#### REQUIRED WORK:
Would you copy every line of the listing below that includes the word "Anika"?

#### PROVIDED ENTRIES:
*** Block opens ***

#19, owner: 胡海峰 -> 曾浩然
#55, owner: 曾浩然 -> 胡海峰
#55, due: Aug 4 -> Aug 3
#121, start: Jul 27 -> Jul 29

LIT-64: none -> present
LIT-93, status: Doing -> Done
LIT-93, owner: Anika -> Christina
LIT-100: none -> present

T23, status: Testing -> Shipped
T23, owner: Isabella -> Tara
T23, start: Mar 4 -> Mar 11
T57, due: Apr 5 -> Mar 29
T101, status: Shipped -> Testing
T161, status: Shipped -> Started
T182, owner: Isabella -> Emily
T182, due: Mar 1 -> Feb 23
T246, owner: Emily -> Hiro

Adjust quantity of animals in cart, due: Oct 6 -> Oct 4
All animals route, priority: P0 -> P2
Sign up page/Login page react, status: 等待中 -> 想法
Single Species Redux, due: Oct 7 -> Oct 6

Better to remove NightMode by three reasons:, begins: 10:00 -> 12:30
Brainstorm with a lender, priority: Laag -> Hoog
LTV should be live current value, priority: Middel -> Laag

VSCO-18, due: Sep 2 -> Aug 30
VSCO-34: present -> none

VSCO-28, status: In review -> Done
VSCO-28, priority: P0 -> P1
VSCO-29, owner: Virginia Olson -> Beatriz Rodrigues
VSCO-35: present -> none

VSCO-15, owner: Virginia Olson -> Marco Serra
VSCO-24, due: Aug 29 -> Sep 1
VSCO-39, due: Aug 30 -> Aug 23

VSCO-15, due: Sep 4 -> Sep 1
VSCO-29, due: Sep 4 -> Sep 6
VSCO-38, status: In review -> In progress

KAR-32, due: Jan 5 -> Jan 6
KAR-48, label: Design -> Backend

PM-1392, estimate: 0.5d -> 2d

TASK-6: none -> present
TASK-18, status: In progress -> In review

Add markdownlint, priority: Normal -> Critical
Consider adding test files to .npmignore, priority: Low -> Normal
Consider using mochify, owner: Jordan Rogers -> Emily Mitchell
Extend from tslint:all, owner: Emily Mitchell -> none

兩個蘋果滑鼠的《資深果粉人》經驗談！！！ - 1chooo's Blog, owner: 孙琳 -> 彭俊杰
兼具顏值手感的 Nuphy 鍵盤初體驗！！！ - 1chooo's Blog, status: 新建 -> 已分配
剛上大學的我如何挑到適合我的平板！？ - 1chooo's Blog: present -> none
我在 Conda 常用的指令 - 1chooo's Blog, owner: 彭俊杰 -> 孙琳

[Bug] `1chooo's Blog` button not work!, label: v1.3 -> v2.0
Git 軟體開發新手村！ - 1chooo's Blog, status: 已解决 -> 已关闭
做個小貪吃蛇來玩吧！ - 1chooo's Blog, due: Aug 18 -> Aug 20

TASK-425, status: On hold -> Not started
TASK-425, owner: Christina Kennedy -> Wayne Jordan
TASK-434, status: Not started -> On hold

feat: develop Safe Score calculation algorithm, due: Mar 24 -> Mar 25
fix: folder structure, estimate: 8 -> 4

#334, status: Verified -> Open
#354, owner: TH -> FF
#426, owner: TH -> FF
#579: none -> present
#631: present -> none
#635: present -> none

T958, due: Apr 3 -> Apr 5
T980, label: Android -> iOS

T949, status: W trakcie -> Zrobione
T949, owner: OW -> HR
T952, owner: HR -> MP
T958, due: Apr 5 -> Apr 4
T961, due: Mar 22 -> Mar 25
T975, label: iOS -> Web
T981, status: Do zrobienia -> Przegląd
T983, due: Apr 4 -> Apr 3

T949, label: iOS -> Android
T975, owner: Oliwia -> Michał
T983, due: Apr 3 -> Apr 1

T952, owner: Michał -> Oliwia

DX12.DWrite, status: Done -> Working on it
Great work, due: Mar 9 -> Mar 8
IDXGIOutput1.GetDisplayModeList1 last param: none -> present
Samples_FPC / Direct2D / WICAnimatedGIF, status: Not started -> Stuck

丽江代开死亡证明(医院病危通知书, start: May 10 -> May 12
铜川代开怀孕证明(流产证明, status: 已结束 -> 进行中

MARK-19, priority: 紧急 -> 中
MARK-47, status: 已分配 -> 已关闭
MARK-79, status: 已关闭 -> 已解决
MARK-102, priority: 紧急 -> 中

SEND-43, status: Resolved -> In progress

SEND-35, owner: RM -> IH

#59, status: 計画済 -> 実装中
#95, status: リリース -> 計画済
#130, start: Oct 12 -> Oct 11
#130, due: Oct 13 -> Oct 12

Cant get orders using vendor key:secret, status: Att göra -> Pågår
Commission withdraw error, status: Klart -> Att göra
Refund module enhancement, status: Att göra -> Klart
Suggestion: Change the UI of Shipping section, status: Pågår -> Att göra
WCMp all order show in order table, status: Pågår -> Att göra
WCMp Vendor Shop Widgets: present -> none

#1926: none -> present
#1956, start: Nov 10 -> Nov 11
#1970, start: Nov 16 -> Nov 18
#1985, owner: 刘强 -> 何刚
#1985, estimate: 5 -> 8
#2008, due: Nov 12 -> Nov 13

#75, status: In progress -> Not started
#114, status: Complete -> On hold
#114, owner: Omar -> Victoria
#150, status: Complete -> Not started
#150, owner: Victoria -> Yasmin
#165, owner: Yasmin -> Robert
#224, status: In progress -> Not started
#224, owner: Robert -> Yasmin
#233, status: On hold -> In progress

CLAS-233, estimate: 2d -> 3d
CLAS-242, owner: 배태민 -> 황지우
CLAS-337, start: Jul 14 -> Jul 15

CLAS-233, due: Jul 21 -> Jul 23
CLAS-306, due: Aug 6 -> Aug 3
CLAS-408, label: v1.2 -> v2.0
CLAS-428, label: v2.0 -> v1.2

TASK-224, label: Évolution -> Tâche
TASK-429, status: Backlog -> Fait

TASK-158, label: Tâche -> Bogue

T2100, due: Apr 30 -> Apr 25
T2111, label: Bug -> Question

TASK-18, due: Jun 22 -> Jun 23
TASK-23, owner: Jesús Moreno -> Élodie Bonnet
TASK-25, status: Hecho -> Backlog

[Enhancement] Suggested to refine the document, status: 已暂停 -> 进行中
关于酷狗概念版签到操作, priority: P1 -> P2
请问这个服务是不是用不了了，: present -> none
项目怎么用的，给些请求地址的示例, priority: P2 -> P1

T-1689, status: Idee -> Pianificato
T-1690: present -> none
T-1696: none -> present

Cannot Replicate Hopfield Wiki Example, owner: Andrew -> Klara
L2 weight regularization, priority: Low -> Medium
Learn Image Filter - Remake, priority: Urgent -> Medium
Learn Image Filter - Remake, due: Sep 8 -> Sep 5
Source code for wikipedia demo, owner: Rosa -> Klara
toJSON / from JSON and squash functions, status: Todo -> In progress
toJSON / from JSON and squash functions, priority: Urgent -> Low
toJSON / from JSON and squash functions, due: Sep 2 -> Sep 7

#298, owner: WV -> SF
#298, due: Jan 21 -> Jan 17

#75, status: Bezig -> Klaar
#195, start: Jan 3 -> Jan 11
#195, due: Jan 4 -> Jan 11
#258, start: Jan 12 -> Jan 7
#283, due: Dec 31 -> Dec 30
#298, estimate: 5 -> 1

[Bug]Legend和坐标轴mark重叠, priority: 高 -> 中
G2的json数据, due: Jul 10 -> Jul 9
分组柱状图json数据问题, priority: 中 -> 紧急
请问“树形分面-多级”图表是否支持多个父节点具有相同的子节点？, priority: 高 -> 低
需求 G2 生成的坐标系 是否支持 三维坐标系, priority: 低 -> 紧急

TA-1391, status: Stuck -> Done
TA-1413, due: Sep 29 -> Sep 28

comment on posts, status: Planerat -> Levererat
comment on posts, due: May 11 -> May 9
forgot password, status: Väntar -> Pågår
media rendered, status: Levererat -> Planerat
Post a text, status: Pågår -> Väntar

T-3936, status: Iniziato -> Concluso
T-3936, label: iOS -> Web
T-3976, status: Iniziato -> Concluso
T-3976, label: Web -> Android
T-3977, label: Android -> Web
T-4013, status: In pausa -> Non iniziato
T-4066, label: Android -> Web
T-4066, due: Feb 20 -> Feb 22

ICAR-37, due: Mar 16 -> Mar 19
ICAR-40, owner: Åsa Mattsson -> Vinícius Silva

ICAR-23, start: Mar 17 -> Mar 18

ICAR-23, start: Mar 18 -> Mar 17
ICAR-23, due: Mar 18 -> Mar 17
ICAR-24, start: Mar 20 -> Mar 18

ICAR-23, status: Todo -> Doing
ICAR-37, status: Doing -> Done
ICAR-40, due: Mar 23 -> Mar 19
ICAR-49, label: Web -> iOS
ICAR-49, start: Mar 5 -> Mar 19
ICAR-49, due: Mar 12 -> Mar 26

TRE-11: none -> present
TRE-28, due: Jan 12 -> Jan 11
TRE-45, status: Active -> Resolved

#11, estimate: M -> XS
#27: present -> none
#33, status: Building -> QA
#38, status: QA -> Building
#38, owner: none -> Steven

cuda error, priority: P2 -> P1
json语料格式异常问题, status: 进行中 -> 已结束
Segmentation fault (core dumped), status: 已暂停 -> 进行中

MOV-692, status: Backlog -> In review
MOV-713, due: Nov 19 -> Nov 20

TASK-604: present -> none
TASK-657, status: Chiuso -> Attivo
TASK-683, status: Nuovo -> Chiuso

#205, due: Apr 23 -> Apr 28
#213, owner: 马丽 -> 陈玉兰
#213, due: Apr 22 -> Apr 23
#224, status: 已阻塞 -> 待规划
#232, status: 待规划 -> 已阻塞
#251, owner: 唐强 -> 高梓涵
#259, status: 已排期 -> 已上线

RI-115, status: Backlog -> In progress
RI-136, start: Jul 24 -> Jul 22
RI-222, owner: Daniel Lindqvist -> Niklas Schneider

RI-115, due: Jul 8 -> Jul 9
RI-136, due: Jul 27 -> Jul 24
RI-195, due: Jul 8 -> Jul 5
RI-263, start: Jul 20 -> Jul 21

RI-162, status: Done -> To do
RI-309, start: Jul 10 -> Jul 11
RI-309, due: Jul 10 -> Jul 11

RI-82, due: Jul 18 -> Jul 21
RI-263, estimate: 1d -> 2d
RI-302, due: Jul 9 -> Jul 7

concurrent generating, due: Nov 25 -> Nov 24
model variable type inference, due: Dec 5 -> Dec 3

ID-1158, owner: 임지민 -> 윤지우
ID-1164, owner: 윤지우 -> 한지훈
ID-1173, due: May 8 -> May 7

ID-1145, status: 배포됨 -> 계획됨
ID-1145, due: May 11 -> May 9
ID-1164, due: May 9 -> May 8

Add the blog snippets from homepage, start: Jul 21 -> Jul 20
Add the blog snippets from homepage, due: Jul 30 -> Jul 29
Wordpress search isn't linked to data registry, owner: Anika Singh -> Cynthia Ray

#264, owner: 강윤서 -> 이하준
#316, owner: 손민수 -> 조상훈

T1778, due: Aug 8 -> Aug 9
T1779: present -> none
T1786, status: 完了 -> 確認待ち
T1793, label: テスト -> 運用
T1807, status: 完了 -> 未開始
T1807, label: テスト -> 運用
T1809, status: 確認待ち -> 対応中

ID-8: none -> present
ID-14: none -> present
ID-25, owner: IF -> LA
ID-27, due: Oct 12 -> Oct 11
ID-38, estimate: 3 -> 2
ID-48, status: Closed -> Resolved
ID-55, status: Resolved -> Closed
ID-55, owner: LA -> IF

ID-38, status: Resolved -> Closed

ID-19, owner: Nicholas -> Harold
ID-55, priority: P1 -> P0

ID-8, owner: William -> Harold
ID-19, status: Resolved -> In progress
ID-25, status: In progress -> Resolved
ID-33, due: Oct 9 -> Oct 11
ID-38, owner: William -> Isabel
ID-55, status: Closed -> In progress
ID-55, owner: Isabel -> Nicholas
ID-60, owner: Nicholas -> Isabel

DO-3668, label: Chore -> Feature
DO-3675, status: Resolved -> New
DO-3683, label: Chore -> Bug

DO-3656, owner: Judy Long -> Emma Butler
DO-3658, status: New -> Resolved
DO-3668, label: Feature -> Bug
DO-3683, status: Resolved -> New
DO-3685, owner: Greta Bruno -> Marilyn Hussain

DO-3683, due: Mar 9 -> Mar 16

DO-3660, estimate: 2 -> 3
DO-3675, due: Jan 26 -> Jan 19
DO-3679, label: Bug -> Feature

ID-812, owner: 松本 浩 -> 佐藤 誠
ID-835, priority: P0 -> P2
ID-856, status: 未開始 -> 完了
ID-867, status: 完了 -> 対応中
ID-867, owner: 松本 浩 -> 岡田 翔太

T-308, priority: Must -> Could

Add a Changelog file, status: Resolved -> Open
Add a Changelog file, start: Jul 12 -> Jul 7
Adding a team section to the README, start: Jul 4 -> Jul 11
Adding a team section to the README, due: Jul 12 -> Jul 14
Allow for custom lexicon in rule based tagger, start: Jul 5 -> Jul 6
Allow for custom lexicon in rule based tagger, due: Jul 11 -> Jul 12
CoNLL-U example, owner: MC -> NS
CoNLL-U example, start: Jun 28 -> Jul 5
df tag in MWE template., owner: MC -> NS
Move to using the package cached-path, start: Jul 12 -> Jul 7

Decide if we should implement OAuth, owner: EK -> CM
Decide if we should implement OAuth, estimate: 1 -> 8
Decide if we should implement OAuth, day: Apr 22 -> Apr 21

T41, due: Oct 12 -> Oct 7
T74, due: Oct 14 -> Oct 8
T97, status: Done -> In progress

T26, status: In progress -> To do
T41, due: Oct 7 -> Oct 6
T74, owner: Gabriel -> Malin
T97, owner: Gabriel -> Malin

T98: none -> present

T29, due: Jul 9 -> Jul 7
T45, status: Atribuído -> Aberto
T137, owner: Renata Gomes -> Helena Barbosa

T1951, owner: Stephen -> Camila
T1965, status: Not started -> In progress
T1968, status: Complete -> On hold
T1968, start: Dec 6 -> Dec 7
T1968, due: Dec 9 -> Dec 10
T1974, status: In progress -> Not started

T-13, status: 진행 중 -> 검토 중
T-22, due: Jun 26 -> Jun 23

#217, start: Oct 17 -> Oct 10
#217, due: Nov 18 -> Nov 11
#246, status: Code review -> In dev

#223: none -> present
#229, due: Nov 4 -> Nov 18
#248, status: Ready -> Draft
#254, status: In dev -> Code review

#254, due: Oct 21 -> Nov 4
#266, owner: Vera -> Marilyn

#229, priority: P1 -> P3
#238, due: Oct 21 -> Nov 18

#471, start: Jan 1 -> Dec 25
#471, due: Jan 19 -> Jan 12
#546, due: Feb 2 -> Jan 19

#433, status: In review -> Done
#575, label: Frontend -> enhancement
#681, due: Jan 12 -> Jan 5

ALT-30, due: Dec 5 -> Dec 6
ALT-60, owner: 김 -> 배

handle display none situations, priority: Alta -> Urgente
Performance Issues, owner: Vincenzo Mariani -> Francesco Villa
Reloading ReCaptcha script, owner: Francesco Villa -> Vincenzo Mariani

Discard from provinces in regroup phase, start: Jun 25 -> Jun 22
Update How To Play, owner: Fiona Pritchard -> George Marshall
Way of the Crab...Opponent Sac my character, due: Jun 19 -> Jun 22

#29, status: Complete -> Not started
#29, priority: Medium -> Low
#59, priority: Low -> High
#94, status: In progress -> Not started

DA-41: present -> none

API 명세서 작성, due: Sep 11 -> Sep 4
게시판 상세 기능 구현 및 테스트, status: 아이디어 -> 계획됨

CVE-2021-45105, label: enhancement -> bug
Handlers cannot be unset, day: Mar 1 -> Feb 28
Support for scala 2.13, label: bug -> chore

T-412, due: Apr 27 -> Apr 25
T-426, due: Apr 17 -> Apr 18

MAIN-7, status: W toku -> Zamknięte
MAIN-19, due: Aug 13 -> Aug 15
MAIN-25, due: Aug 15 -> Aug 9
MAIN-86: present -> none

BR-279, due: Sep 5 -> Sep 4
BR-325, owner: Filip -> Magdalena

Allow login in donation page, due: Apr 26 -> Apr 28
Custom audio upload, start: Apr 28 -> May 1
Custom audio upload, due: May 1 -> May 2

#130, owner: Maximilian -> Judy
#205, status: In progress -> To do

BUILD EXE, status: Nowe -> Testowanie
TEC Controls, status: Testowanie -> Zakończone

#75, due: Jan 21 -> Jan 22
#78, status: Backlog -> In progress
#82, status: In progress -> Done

*** Block closes ***

#### WRITTEN ANSWER:
LIT-93, owner: Anika -> Christina
Wordpress search isn't linked to data registry, owner: Anika Singh -> Cynthia Ray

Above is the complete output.